06/05/2026 às 09:35
O Ministério Público Eleitoral recorreu ao Tribunal Superior Eleitoral para pedir a cassação do diploma da chapa do ex-governador do Rio de Janeiro, Cláudio Castro.

No fim de março, o TSE condenou Castro e o tornou inelegível por abuso de poder político e econômico nas eleições de 2022.
Mas, um dia antes do julgamento, numa espécie de “manobra jurídica”, ele renunciou ao cargo para evitar a cassação por fraude eleitoral.
Como, no momento da condenação, Castro não estava mais no cargo, o TSE aplicou apenas a punição de inelegibilidade.
No recurso, o vice-procurador-geral eleitoral, Alexandre Espinosa, aponta contradição na divulgação do resultado do julgamento.
Segundo ele, a maioria dos sete ministros votou, além da inelegibilidade, pela cassação do diploma do ex-governador, mas o placar não consta na ementa, documento que oficializa o resultado.
Alexandre Espinosa detalha que a cassação do diploma ou do registro de candidatura, que busca invalidar o resultado eleitoral, pode ser aplicada no processo contra Castro.
A cassação do mandato seria apenas consequência direta da perda do diploma ou do registro, quando os políticos eleitos já tiverem assumido o cargo.

◆ **PARTES DO EXERCÍCIO**:
1 - Responda às perguntas sobre a notícia do recurso contra Cláudio Castro:
(a) Em que período o TSE condenou Castro?
(b) Quem é o autor do recurso?
(c) Quantos ministros participaram do julgamento?
2 - Reproduza o trecho da notícia sobre o recurso contra Cláudio Castro que começa em "Segundo ele, a" e termina em "processo contra Castro.", incluindo essas palavras finais.
3 - Prossiga com a notícia sobre o recurso contra Cláudio Castro a partir da última frase apresentada.

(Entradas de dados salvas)

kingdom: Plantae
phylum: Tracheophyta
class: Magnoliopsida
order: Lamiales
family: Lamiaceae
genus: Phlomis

◆ **RESPOSTAS POR ITEM**:
1 -
(a) No fim de março.
(b) O vice-procurador-geral eleitoral, Alexandre Espinosa.
(c) Sete ministros.

2 -
Segundo ele, a maioria dos sete ministros votou, além da inelegibilidade, pela cassação do diploma do ex-governador, mas o placar não consta na ementa, documento que oficializa o resultado.
Alexandre Espinosa detalha que a cassação do diploma ou do registro de candidatura, que busca invalidar o resultado eleitoral, pode ser aplicada no processo contra Castro.

3 -
Ainda, de acordo com o MP, a renúncia ao cargo de governador não afasta a aplicação da sanção na Justiça Eleitoral.
Para o vice-PGE, aceitar que a renúncia impede a cassação do diploma seria “premiar a estratégia processual de esvaziamento das consequências jurídicas do ilícito eleitoral” e criar um mecanismo de “blindagem” contra a Justiça.
Com a renúncia de Castro, o Rio precisa realizar novas eleições para um mandato-tampão de governador.
O caso vai ser decidido pelo Supremo Tribunal Federal.
O placar está em 4 votos a 1 a favor da realização de eleições indiretas, pelos deputados da Alerj, a Assembleia Legislativa do Rio de Janeiro.
O presidente do Tribunal de Justiça do Rio de Janeiro, Ricardo Couto, continua como governador do estado até a conclusão do julgamento.